The Weekly Reflektion 27/2023
Investigations into incidents and accidents are essential to find direct and underlying causes and to initiate measures to prevent recurrence and improve performance. The failure of processes and systems is demonstrated by the fact that an incident has occurred, and the incident and its circumstances give pointers on where to look for improvements. Just as important is looking for measures to improve where there is no incident to guide you. Sometimes it feels like looking for a needle in a haystack.
What methods do you use to find out how to improve safety?
The term ‘needle in a haystack’ is used to describe something that is difficult to find. Needles were originally made of wood or bone and would have been almost indistinguishable fromthe hay strands in the stack. The origin of this term literally, may well be an old farmer’s tale. The saying was used in the tale of ‘One Thousand and One Nights’ in 900 CE and probably was taken from the Ancient Middle East.
Jim Moran, an American eccentric, put a lot of effort into disproving popular fallacies. He unloaded 50 tons of hay in Washington and had someone bury a needle in it. After 82 hours and 35 minutes he found it. There are other examples of Morans’ attempts to disprove established sayings. He sold fridges to the Inuit in 1938, and the following year took a bull into a New York china shop. Moran was not the only one that liked to challenge popular sayings. Timothy Dexter, an American businessman, was once challenged jokingly by friends to ‘ship coals to Newcastle’ and he did so. When his ship arrived in Newcastle there was an ongoing miners strike,and he sold the load at great profit.

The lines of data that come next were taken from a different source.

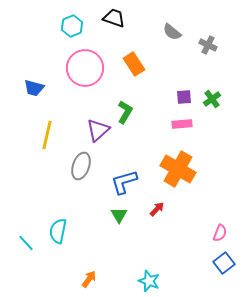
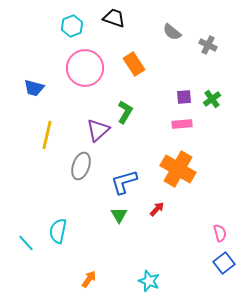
pink semicircle: rotated 36 degrees counterclockwise
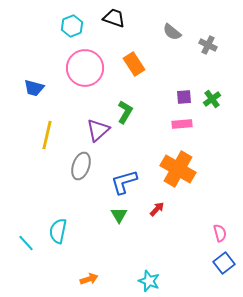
orange arrow: rotated 36 degrees clockwise
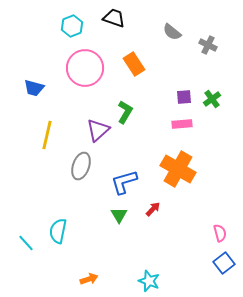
red arrow: moved 4 px left
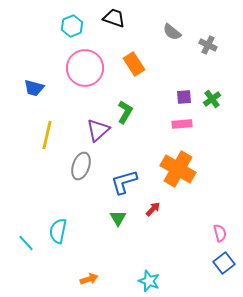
green triangle: moved 1 px left, 3 px down
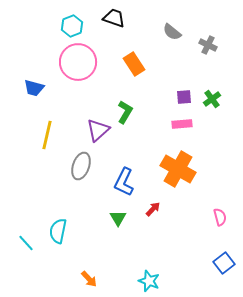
pink circle: moved 7 px left, 6 px up
blue L-shape: rotated 48 degrees counterclockwise
pink semicircle: moved 16 px up
orange arrow: rotated 66 degrees clockwise
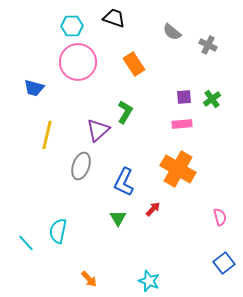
cyan hexagon: rotated 20 degrees clockwise
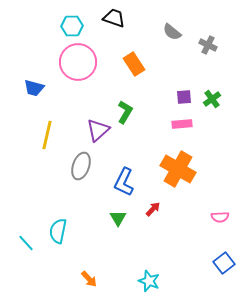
pink semicircle: rotated 102 degrees clockwise
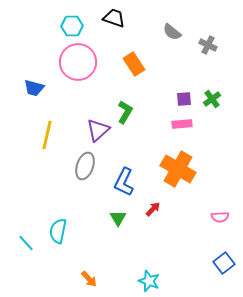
purple square: moved 2 px down
gray ellipse: moved 4 px right
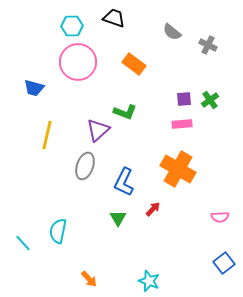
orange rectangle: rotated 20 degrees counterclockwise
green cross: moved 2 px left, 1 px down
green L-shape: rotated 80 degrees clockwise
cyan line: moved 3 px left
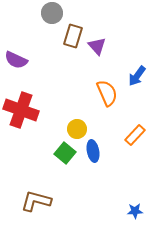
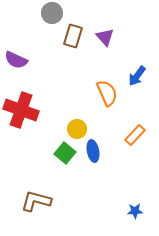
purple triangle: moved 8 px right, 9 px up
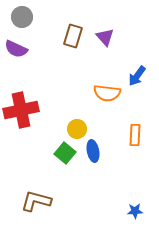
gray circle: moved 30 px left, 4 px down
purple semicircle: moved 11 px up
orange semicircle: rotated 120 degrees clockwise
red cross: rotated 32 degrees counterclockwise
orange rectangle: rotated 40 degrees counterclockwise
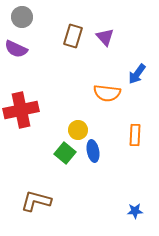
blue arrow: moved 2 px up
yellow circle: moved 1 px right, 1 px down
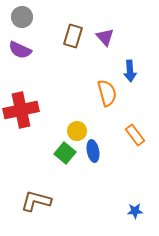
purple semicircle: moved 4 px right, 1 px down
blue arrow: moved 7 px left, 3 px up; rotated 40 degrees counterclockwise
orange semicircle: rotated 112 degrees counterclockwise
yellow circle: moved 1 px left, 1 px down
orange rectangle: rotated 40 degrees counterclockwise
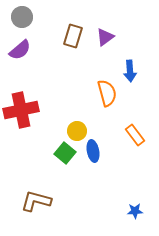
purple triangle: rotated 36 degrees clockwise
purple semicircle: rotated 65 degrees counterclockwise
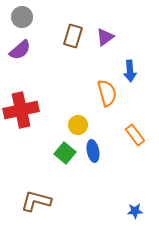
yellow circle: moved 1 px right, 6 px up
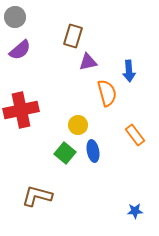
gray circle: moved 7 px left
purple triangle: moved 17 px left, 25 px down; rotated 24 degrees clockwise
blue arrow: moved 1 px left
brown L-shape: moved 1 px right, 5 px up
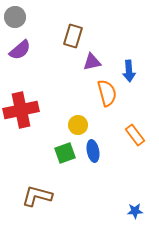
purple triangle: moved 4 px right
green square: rotated 30 degrees clockwise
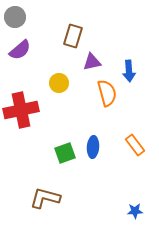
yellow circle: moved 19 px left, 42 px up
orange rectangle: moved 10 px down
blue ellipse: moved 4 px up; rotated 15 degrees clockwise
brown L-shape: moved 8 px right, 2 px down
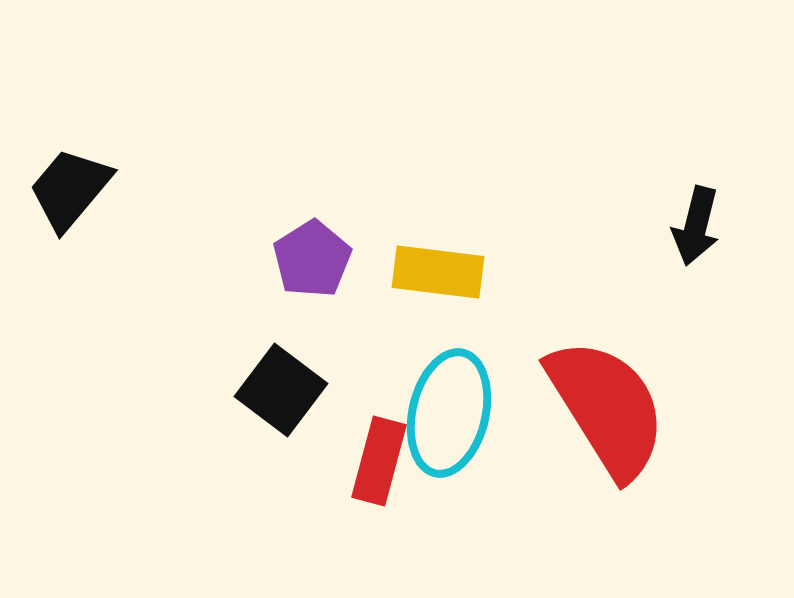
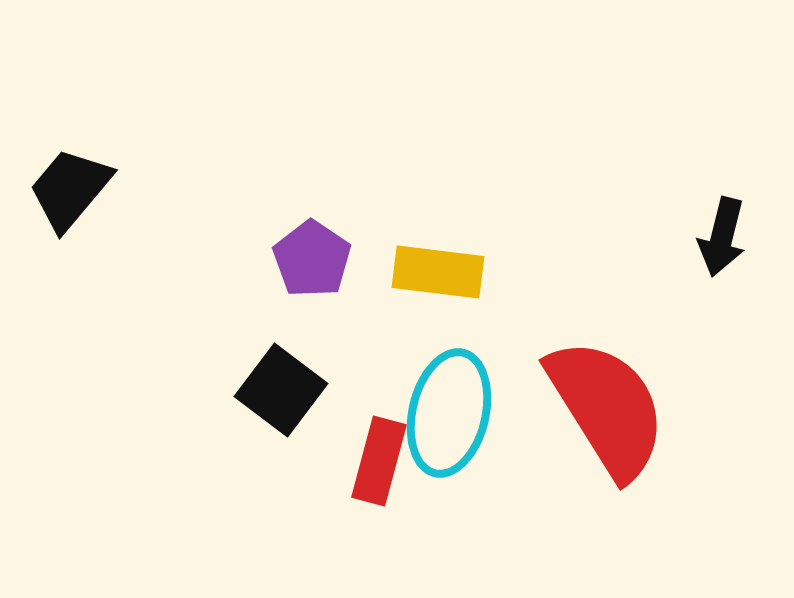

So, is finding improvements in your organisation when everything appears to be OK, just like trying to find a needle in a haystack? Do the management need to spend a significant amount of time searching through the hay, as Jim Moran did? Is there a way to achieve an acceptable balance between time spent and improvements achieved?
With just a little knowledge of what you are looking for then great strides can be made in a limited time frame.
Modern needles are manufactured from high carbon steel wire and are nickel- or 18K gold-plated for corrosion resistance. The use of a magnet and/or metal detector should speed up the search process significantly. For needles made of other materials the material characteristics need to be studied to find the best way to distinguish these from the hay in the haystack. Knowledge and preparation are the prerequisites to an effective search process.
What knowledge and preparation are required when you try to find improvements in your organisation? What characteristics will separate the areas that will really make a difference from the areas that are unlikely to succeed? What should you do yourself and what should you use others for? Reflekt has several Reflektions that illustrate the importance of ‘outside eyes’ to give you an insight into your organisation that you may not get yourself.
In almost all the Major Accidents that we have studied there are needles that were never found and in some cases needles that were never looked for. The needles emerge during the investigation and seem so obvious with the benefit of hindsight. We do not have the luxury of Major Accidents to find our needles. We need to find them before people get hurt.